In their initial conversation, Ms. Castro lamented the direction Cuba had taken under her brother. Her first mission was to smuggle money, messages and documents back to Havana packaged in cans of food. She said she refused to accept any money for herself.

In Cuba, she would collect coded messages left by clandestine operatives that were buried at the base of highway signs. Once, while picking up a message with two female university students, family friends she had brought in as collaborators, her car broke down. While standing by the road, they happened to be passed by Fidel Castro and his motorcade. He gave them a ride into town and towed their car. “We arrived at the destination, we said goodbye to Fidel and thanked him for the service,’’ she wrote.

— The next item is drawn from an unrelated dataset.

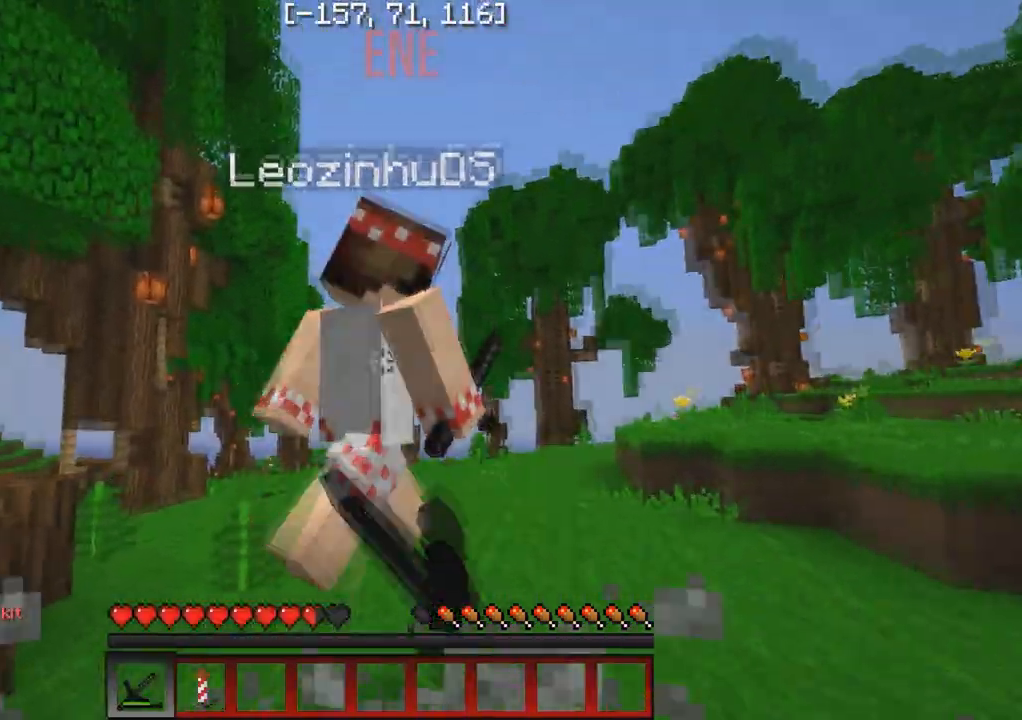
{"keys": ["w"], "events": []}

Ms. Castro’s older brothers were aware that she was associating with anti-communist Cubans, though not that she was associating with the C.I.A. Fidel Castro warned her to say away from “worms,” as he called dissidents. Her activities included sending medicine and food to political prisoners and trying to save convicted prisoners from the firing squad, she later said.

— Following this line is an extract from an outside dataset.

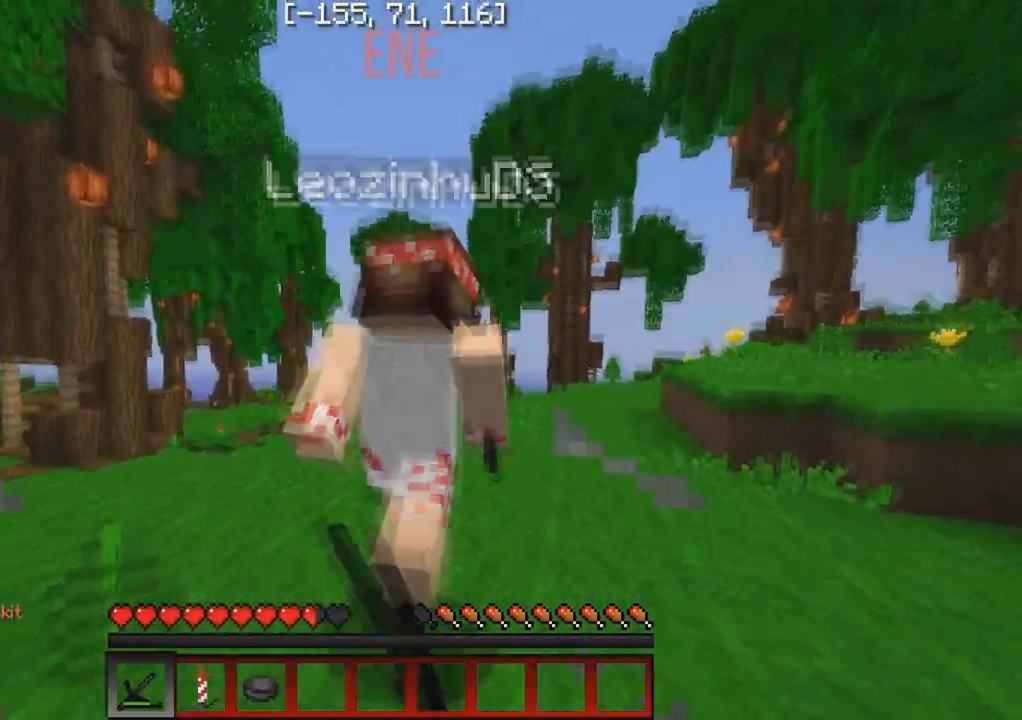
{"keys": ["w"], "events": []}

As long as their mother, Lina Ruz González, remained alive, Juanita Castro believed Fidel would not harm her. But after their mother died of a heart attack in 1963, Ms. Castro wrote, “everything was becoming more dangerously complicated.”

She went into exile the next year, fleeing first to Mexico.

“I cannot longer remain indifferent to what is happening in my country,” she said in a statement to the press on arriving in Mexico. “My brothers Fidel and Raúl have made it an enormous prison surrounded by water. The people are nailed to a cross of torment imposed by international Communism.”

The next year she moved to South Florida, where she opened a pharmacy in Little Havana in 1973 and lived quietly for decades. She was never fully embraced by anti-Castro activists in Miami, she once said, because they were suspicious of her family name. She sold the drugstore to the CVS chain in 2006 and retired.

Juana de la Caridad Cástro Ruz was born on May 6, 1933, in Birán, a village in eastern Cuba. Her father, Ángel Castro y Argiz, was a farmer and businessman. Her mother was originally employed as a domestic in the household. The couple had seven children together: Angelita, Ramon, Fidel, Raúl, Juanita, Enma and Agustina.

Ms. Castro’s survivors include her brother Raúl and her sister Enma.

When Fidel Castro grew ill in 2006 before handing power to Raúl, and again when he died in 2016, thousands of Cuban exiles and their descendants took to Miami’s streets in spontaneous celebrations. But Ms. Castro was disheartened. Even though she had not spoken to her brother in more than five decades, she felt the tug of family bonds and said it was disrespectful to rejoice at anyone’s sickness or death.

“It’s not necessary to do what the Cuban people have done here in the streets of Miami,” she said in an interview with The New York Times in 2016. “That’s not Christian. It’s not humane.”